En CADE se repitió lo que amenaza con convertirse en una firme tradición del empresariado peruano: hacer saber a los candidatos con mayores posibilidades de llegar a la presidencia que, no importa de cuántos delitos se los acuse, no importa cuán implicados estén en casos de corrupción, no importa cuán nefasto haya sido el rol de sus partidos en nuestra historia reciente, la clase empresarial siempre estará dispuesta a oírlos, a darles tribuna y,diligentemente, a subirse al carro de quien sea elegido, sin que ninguna consideración moral, visión de largo plazo o compromiso con la justicia interfiera en ello.
En un país que no hubiera optado ya por la inanidad como actitud perpetua, el cinismo como postura moral predilecta y la hipocresía como idioma común, la clase empresarial no dudaría en decidir quién es su candidato: Pedro Pablo Kuczynski. Y todavía es posible que, en el fondo de sus corazones, muchos empresarios presentes en CADE abriguen la esperanza de una presidencia de PPK: un falso conservadurismo fiscal fácilmente transformable en mercantilismo operativo, un gobierno articulado entre lobistas y concesionarios, facilitador de gran-des negocios, que coloque todos los temas álgidos de nuestra agenda social en la congeladora.
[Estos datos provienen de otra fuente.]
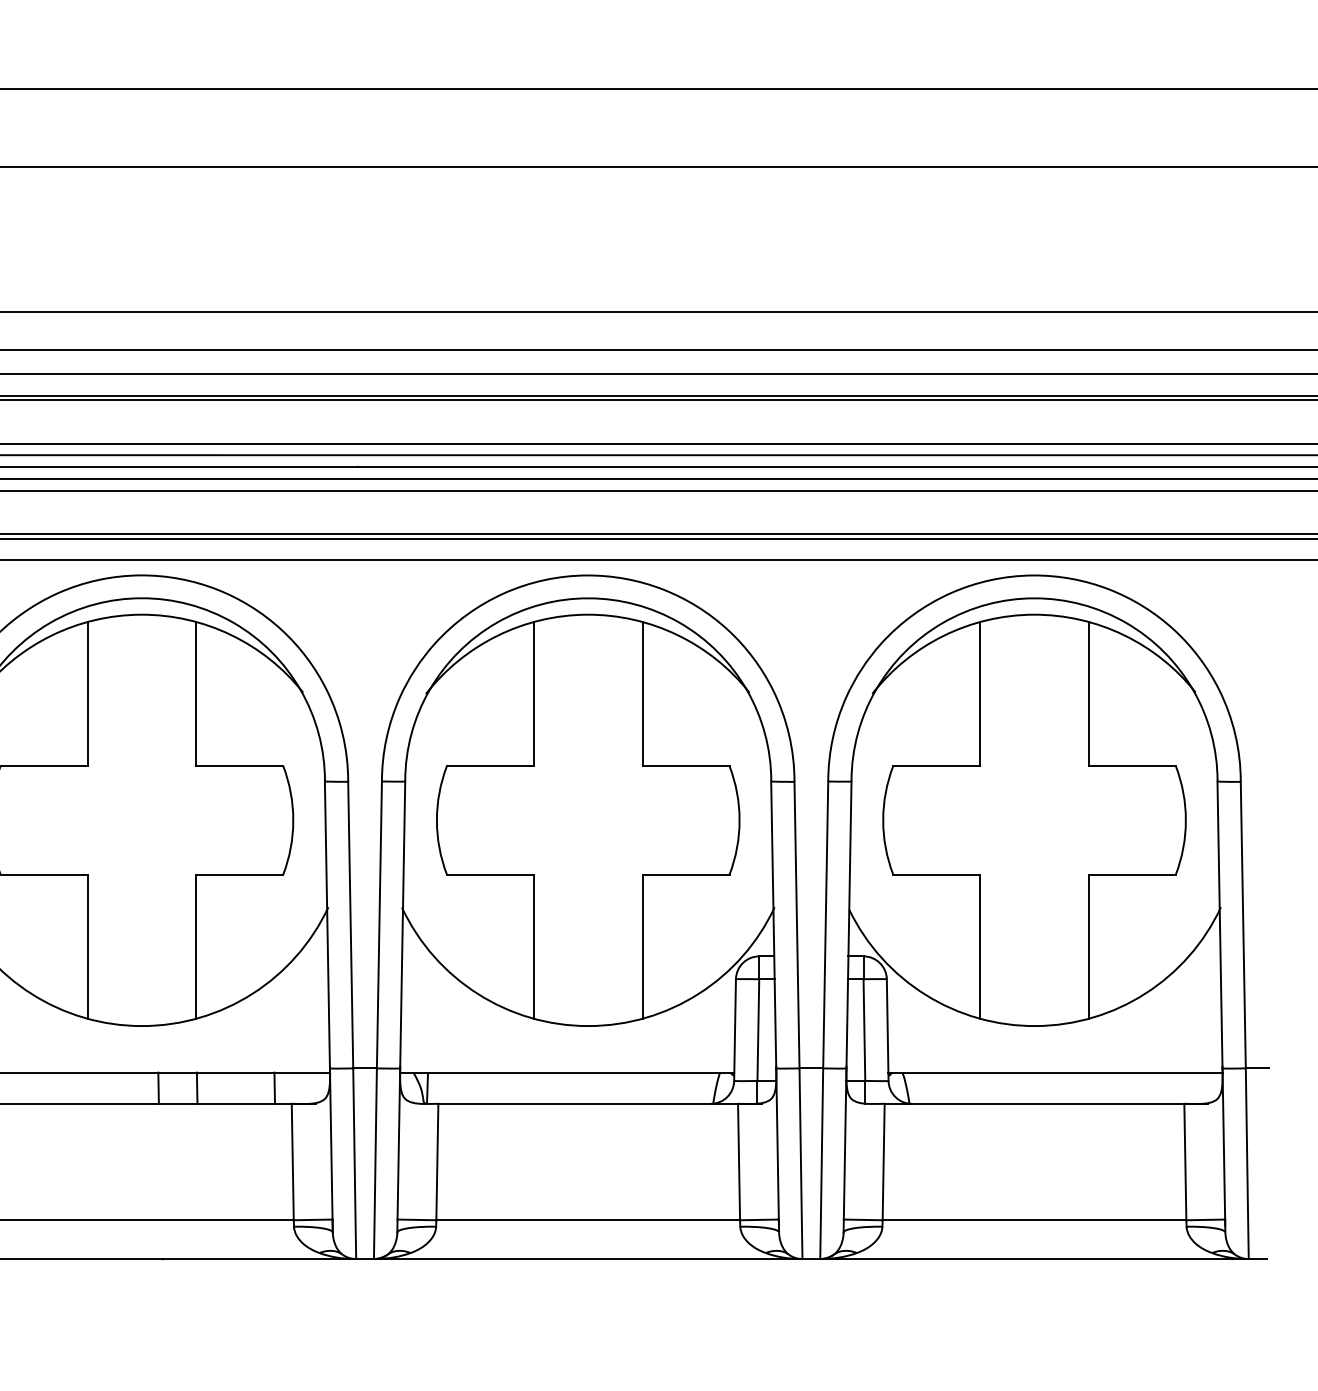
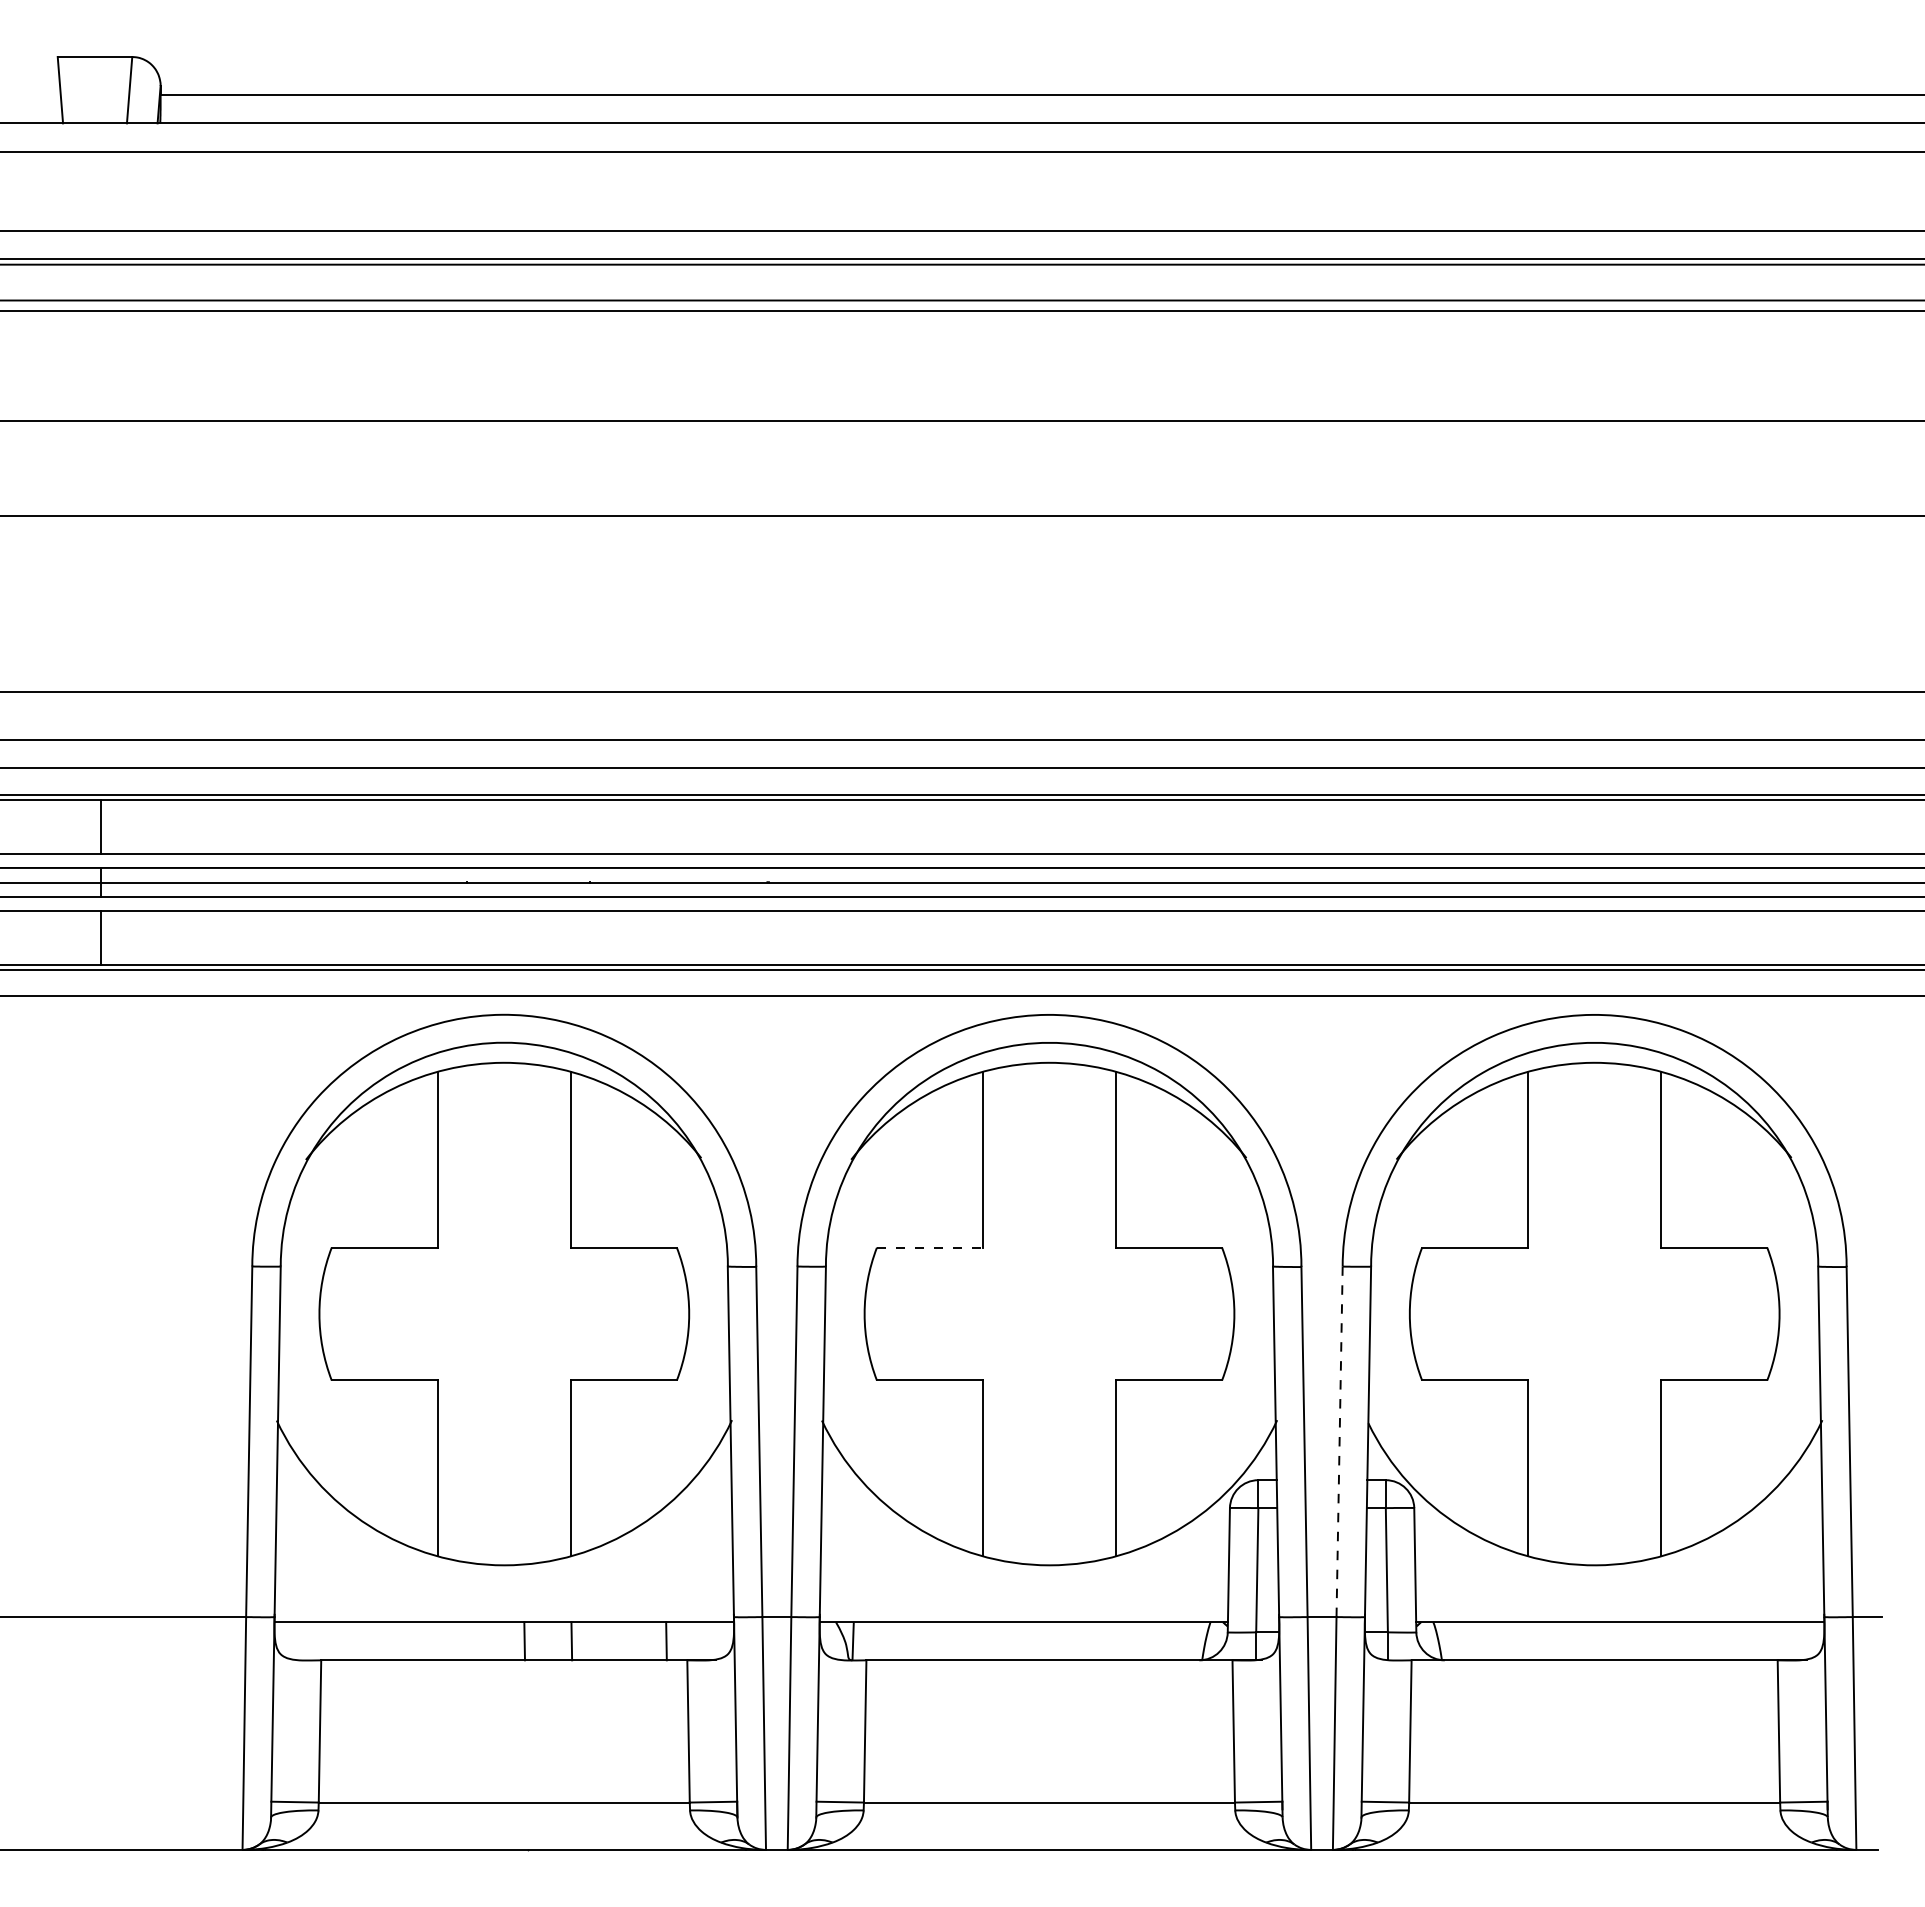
line: (490, 765) -> (930, 1247), solid -> dashed
line: (825, 924) -> (1339, 1441), solid -> dashed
Pero, al menos desde el sensible fallecimiento de Acción Popular y el PPC, los empresarios peruanos no están dispuestos siquiera a fingir que esperan que esas cosas se produzcan dentro de un marco de limpieza y legalidad. Si alguna vez fueron una clase dirigente inoperante y cabizbaja, ahora no parecen siquiera una clase: no tienen ni discurso ni método ni partido: solo buscan un gobierno que los deje hacer lo que les dé la gana (eso es lo que llaman, en su falsa ignorancia, o en su ignorancia real, liberalismo). Y si ese gobierno lo conforma una banda lista a clavar las uñas en el tesoro público, eso les resulta irrelevante. Después, si las circunstancias lo piden, hablarán de corrupción, como si ellos no la hubieran propiciado.